Für die «Weltwoche» ist er der «altmarxistische Zürcher Starhistoriker». Die linke «Wochenzeitung» wirft die Frage auf, ob dieser Geschichtsprofessor im Laufe eines Forscherlebens nicht «vom Dissidenten zum Staatshistoriker» mutiert sei.
Und für die NZZ ist er «Professor Rastlos», der sich seit Jahrzehnten am «Mythos Sonderfall Schweiz» abarbeitet. Jetzt hat der kürzlich emeritierte Gelehrte ein Buch herausgegeben, das umfassenden Deutungsanspruch verrät: «Geschichte der Schweiz im 20. Jahrhundert».
Jakob Tanner, der 1950 Geborene, ist selber Teil dieser «Revolten und Krisen», über die er schreibt, und einer, der eben «keine eindimensionale Geschichte einer sich selbst erfindenden Willensnation» Schweiz erzählen will, wie er sagt. Er zielt auf das Transnationale, welches Nationen und Gesellschaften formt und ist mit diesem Anspruch in guter Gesellschaft mit den Mythenzerstörern, die nach dem Kalten Krieg die Deutungshoheit über die jüngere Schweizer Geschichte erringen wollen.
Fast selbstgefällig wirken die Worte: «Nach innen» habe die Schweiz «den neuzeitlichen Idealstaat auf dem Grundsatze der geordneten Freiheit» aufgebaut – Worte, die von Tanners Berufskollegen, ETH-Professor Paul Seippel zu Papier gebracht worden sind. Anno 1900 wars.
Damals wie heute gibt es also diese Kreise, die sich im besten aller Staatswesen wähnen. Derselbe Seippel beklagt aber auch die «Verheerungen» und «Verstümmelungen» der Moderne und ihres «Gewerbesinns», wie Tanner schreibt. Globalisierungskritik in der Belle Époque, ähnlich der Kritik derer, die heute den Einbruch des Internationalen in die schweizerische Beschaulichkeit nach dem Zusammenbruch des Kommunismus beklagen.
Zwischen diesem ersten und dem zweiten Globalisierungsschub des 20. Jahrhunderts mäandert die Schweiz im Urteil Tanners zwischen Fortschrittsglaube und dem Gefühl der Bedrohung, zwischen Konflikten im Innern und offener Wirtschaft sowie einem gewissen Widerwillen, den Schritt in die Moderne zu tun, als dies gesellschafts- und wirtschaftspolitische Umwälzungen einfordern.

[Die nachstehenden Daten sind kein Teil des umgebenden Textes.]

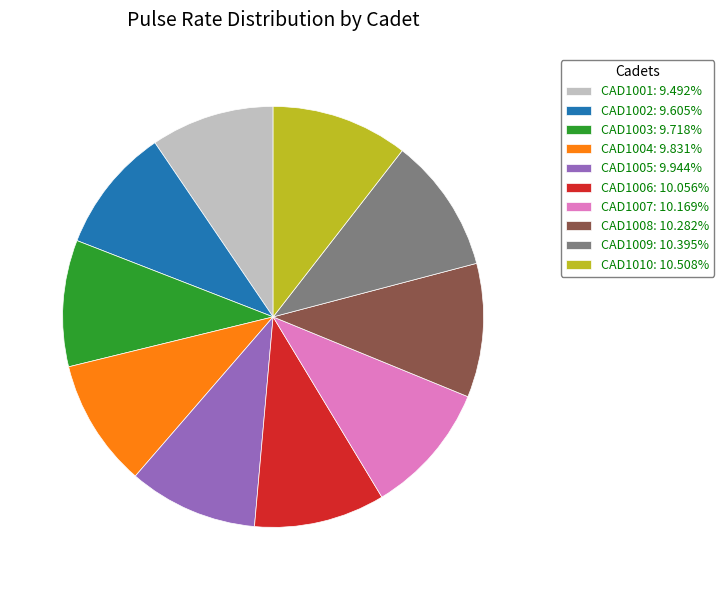

Approximately how many times larger is the value at CAD1004: 9.831% compared to CAD1009: 10.395%?

0.9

Als Melange resultiert daraus eine «ambivalente Moderne», die im Zweifelsfall immer wieder ins Nationale kippt – etwa unter der Bedrohungslage des Zweiten Weltkriegs, als der Nationalstaat Schweiz gewissermassen neu erfunden worden ist.
Diesem Sog kann sich im Urteil Tanners nicht einmal die traditionell internationalistisch orientierte Arbeiterschaft entziehen. Der Arbeitsfrieden mit den Gewerkschaften erscheint so als Zugeständnis an das Nationale und keineswegs als Ausfluss selbstbewusster Interessenwahrung durch die Arbeiterschaft. Hier argumentiert der Historiker eher ideologisch denn faktisch.

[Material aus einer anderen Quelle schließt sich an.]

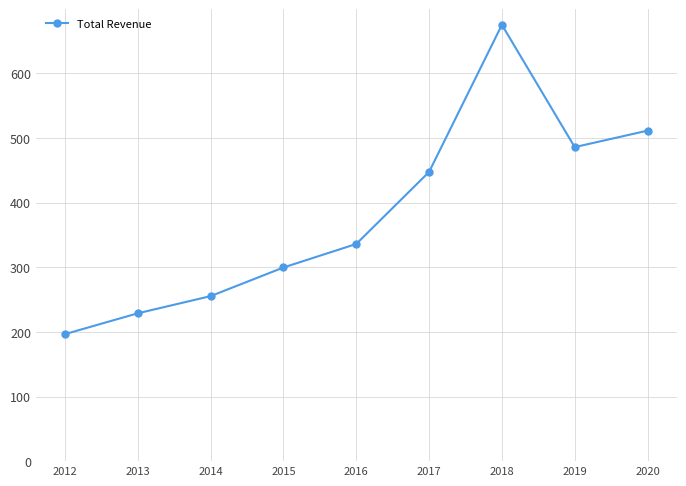

The value at 2018 is 1015707. True or false?

False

Und selbst die gesellschaftspolitische Öffnung im Nachgang der 68er-Bewegung – ein Kind derer Tanner auch selber ist – erscheint in seiner Analyse nur als Vorbote eines neuen Renationalisierungsschubs.
In den 1980er-Jahren sieht Tanner dann die «Krise des nationalen Territorialitätsprinzips» als Folge eines «neuen Globalisierungsschubs» heraufziehen. Die Schweiz reagiert zunächst pragmatisch, sucht «Mitbestimmungs- und Gestaltungschancen in internationalen Gremien».
Etwa durch den Beitritt zu den Wechselkurs-Institutionen von Bretton Woods 1992. «Dieser Wille, nationalstaatliche Souveränität durch suprastaatliche Kooperation auszuüben, wich allerdings rasch einem Rückzugsverhalten», urteilt Tanner, und dieses Réduit ist das Nationale.
Das Fazit: «Die Schweiz vermochte das Wegbrechen der orientierungsstiftenden Bedrohungskonstellation des Kalten Krieges nicht zu verkraften und begann, an einem historischen Phantomschmerz zu leiden.» Was Tanner nicht schreibt, aber möglicherweise denkt: Das Leiden ist nicht vorbei. Und ein Ende nicht in Sicht.